Assignment 3

In addition to electronic submission, please also turn in hardcopy! I plan to grade the hardcopy. I will go to the electronic version while grading only if I need to. Hardcopy assignments can be turned in under my office door, AVW 3143, or you can turn it in early in class on Wednesday if it's done by then.

Finite-state automata

Consider the tokenizer in /afs/glue.umd.edu/class/fall2006/ling/723/0101/public/hw3/tokenize1.pl. Copy it to one of your own directories and run it by piping some text into standard input, i.e., at the Unix shell prompt (%), type:
```
% ./tokenize1.pl < example.txt
```
You can ignore the top and bottom of the Perl source; all that matters is the regular expression in the middle:
```
[A-Za-z]+    # words
| [0-9]+     # numbers
| 's | --    # some special symbols
| [^ ]       # individual symbols
```
Note that here whitespace and comments are allowed, and ignored, inside the regular expression (except inside square brackets, and except when escaped by a backslash).
1. Run the tokenizer on /afs/glue.umd.edu/class/fall2006/ling/723/0101/public/hw3/fireswamp.txt.
2. Extend the tokenizer to handle acronyms like R.O.U.S. and the like. It should be able to handle any acronym, not just a few. Provide your program listing and show that it works on fireswamp.txt. Show that it works on other acronyms by running on the following sentence:
  - "Not Spew," said Hermione impatiently. "It's S.P.E.W. Stands for the Society for the Promotion of Elfish Welfare."
3. Identify another problem in fireswamp.txt and fix it. Provide your program listing and the output on fireswamp.txt.
Extend your implementation of depth-first search from last week to simulate a nondeterministic finite-state automaton (NFA):
1. Change your graph representation to allow arc labels. Encode the following NFA:
2. Change the "push" step of the algorithm to push (state, position) pairs instead of just nodes (see J&M book, p. 44). Provide your program listing.
3. Demonstrate that your algorithm works correctly using the following example strings and a few others:
  - aaa
  - bbb
  - aab

Language models

In this exercise, we are going to play with some real language models using the simple programs shown in class. They are in /afs/glue.umd.edu/class/fall2006/ling/723/0101/public/hw3/ and are called make-lm.py, lm-score.py, and lm-generate.py. You can copy them to your own directory or run them where they are. It is assumed below that you have copied them to your own directory. There are also some corpora in /afs/glue.umd.edu/class/fall2006/ling/723/0101/public/texts. Please don't copy these, as they are sizable.
1. Create a bigram language model out of the Princess Bride script:
```
% ./make-lm.py -n 2 /afs/glue.umd.edu/class/fall2006/ling/723/0101/public/texts/princess.txt -o princess.lm
```
  Have a look at the language model file. It should look like:
```
sword. </s>     1.000000
memory. </s>    1.000000
at seeing       0.009709
at all  0.019417
at least,       0.009709
at her. 0.009709
at her, 0.019417
at hand,        0.009709
at last,        0.019417
at Humperdinck. 0.009709
```
  Each line has an n-gram, and a probability: for example, the first line gives P(</s>|sword.). Notice that we have not done any tokenization -- you are welcome to try it with a tokenizer, but for consistency's sake we will all try untokenized text first.
2. Use the probabilities in the language model file to calculate the probability of the string
```
I'm not left-handed.
```
  Use grep to find the n-grams in the language model file, and of course you may use a calculator to multiply the probabilities together.
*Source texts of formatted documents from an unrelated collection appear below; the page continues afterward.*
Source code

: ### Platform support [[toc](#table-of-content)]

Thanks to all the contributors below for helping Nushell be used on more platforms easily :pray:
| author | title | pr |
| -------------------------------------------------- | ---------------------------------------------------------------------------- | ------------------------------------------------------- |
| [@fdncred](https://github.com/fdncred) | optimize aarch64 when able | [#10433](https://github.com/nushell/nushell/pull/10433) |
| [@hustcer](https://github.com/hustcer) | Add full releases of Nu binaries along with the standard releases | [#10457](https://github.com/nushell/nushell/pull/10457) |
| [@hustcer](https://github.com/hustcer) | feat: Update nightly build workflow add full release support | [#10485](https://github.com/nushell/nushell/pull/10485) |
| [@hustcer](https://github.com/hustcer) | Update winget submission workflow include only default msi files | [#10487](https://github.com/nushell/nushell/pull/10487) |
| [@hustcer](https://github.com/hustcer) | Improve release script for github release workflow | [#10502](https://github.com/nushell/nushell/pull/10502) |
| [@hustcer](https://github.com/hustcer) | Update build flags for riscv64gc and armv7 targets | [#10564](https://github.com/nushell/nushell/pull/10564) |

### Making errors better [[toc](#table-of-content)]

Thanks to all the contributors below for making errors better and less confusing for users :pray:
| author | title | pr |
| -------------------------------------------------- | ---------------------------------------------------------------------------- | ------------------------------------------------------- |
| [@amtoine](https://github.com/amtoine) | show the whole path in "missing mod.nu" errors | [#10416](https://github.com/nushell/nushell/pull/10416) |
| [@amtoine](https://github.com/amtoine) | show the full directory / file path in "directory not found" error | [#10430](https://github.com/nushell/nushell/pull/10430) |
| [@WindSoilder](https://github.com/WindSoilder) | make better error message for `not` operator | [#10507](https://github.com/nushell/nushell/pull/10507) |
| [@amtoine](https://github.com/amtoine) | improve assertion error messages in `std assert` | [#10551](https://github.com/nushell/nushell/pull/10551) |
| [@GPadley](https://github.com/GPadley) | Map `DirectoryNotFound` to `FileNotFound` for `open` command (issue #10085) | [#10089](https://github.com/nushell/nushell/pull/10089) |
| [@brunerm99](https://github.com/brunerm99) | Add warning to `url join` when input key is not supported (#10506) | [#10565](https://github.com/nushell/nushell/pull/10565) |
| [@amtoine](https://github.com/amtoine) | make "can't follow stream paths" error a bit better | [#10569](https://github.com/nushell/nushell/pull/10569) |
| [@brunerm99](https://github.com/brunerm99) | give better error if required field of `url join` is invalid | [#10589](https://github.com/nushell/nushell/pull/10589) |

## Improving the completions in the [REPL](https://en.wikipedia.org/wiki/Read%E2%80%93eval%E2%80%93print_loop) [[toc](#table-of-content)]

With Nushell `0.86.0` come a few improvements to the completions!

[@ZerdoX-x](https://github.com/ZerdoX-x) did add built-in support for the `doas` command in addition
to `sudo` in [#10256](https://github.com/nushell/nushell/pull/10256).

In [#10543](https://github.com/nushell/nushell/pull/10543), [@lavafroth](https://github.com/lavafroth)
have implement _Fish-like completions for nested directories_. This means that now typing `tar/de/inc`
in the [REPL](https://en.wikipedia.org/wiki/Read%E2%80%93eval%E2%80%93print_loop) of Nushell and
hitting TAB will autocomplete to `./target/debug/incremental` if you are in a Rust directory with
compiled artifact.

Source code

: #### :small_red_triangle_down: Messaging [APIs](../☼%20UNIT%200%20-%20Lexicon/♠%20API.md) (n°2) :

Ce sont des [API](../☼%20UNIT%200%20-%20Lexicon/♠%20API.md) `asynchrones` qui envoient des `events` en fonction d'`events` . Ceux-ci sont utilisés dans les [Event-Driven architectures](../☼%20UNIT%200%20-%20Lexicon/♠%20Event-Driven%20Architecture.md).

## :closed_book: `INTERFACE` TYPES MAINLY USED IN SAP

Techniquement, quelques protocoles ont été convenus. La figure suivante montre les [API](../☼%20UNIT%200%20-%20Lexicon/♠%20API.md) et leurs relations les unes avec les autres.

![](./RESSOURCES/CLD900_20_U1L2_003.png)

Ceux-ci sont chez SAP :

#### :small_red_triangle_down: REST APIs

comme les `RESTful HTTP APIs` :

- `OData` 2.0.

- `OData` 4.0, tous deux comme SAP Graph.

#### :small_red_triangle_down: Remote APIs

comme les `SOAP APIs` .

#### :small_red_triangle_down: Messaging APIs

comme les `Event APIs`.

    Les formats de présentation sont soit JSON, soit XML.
Don't forget the start and stop symbols. Show the individual n-gram probabilities you used. Check your work against the computer's:
```
% ./lm-score.py -m princess.lm
I'm not left-handed.
[Press control-D; you may have to press it twice]
I'm not left-handed.     => exp(-n.nnnnn)
```
  The computer gives the answer as a logarithm (base 10) because in practice these probabilities can get very small.
3. Give the random generator a try:
```
% ./lm-generate.py -m princess.lm -r 10
```
  The -r 10 specifies the number of random sentences to generate.
4. Now for the interesting part: create some more language models on the same text, using different values of n (use the -n option). Try at least n=1 and n=3 or 4. For these new language models, looking up the probability of the string again -- what happens? Generating some random sentences -- does the quality go up or down? Explain.